Your instructions.
Only these lines of the data below are wanted: the one with "cup: present [405,270,443,310]", the one with "notebook: none [557,512,684,568]", and any lines between them, each repeated exactly.

Input.

- Opening Delimiter -

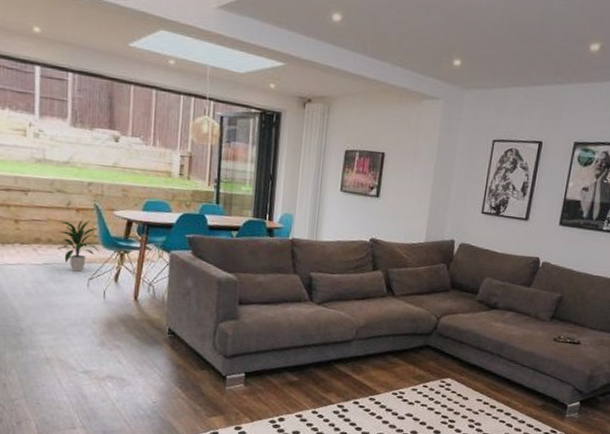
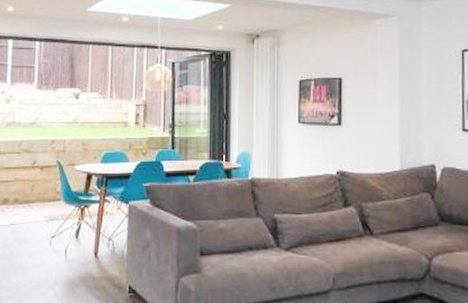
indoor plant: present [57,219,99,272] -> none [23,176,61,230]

- Closing Delimiter -
- Opening Delimiter -

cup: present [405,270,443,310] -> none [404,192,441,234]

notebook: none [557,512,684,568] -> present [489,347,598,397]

- Closing Delimiter -
- Opening Delimiter -

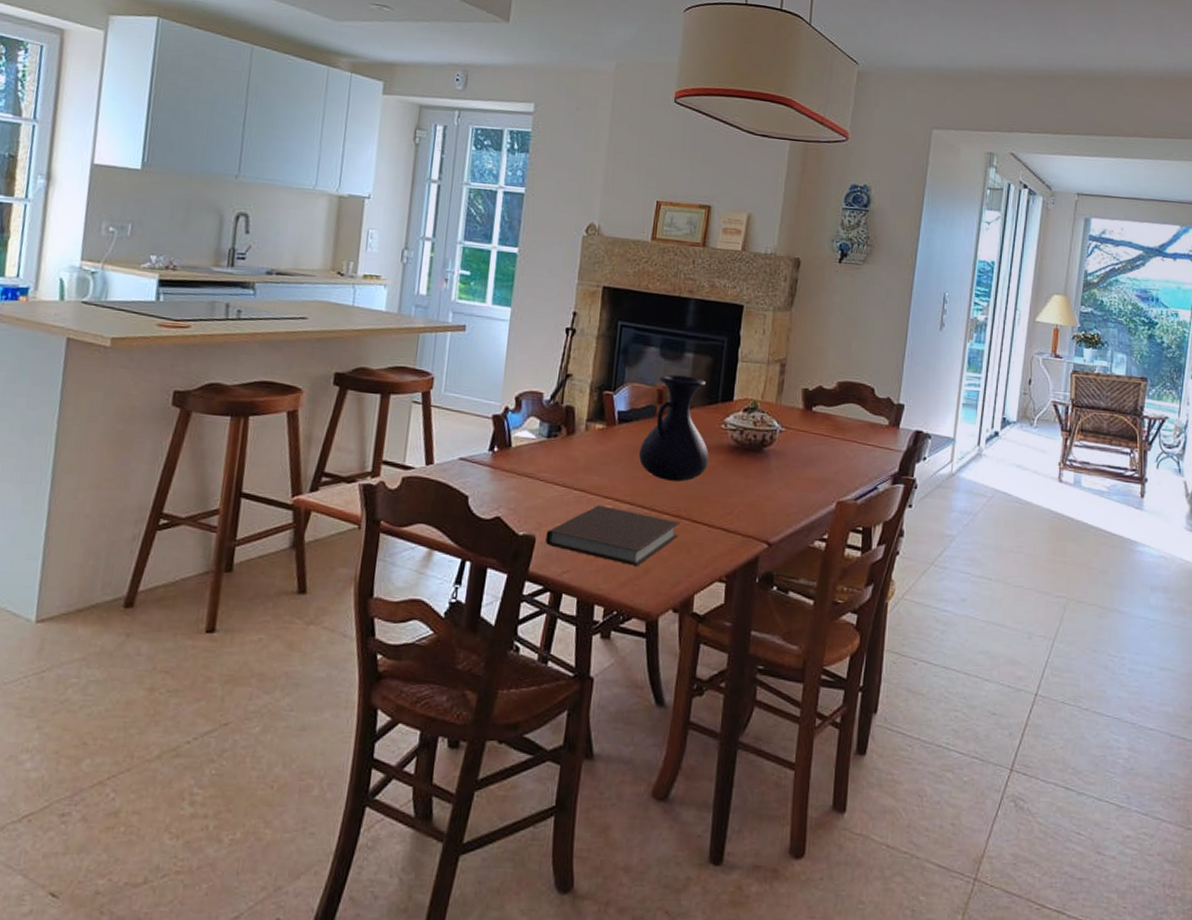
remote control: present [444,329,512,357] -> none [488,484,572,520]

- Closing Delimiter -

Answer section.
cup: present [405,270,443,310] -> none [404,192,441,234]

notebook: none [557,512,684,568] -> present [489,347,598,397]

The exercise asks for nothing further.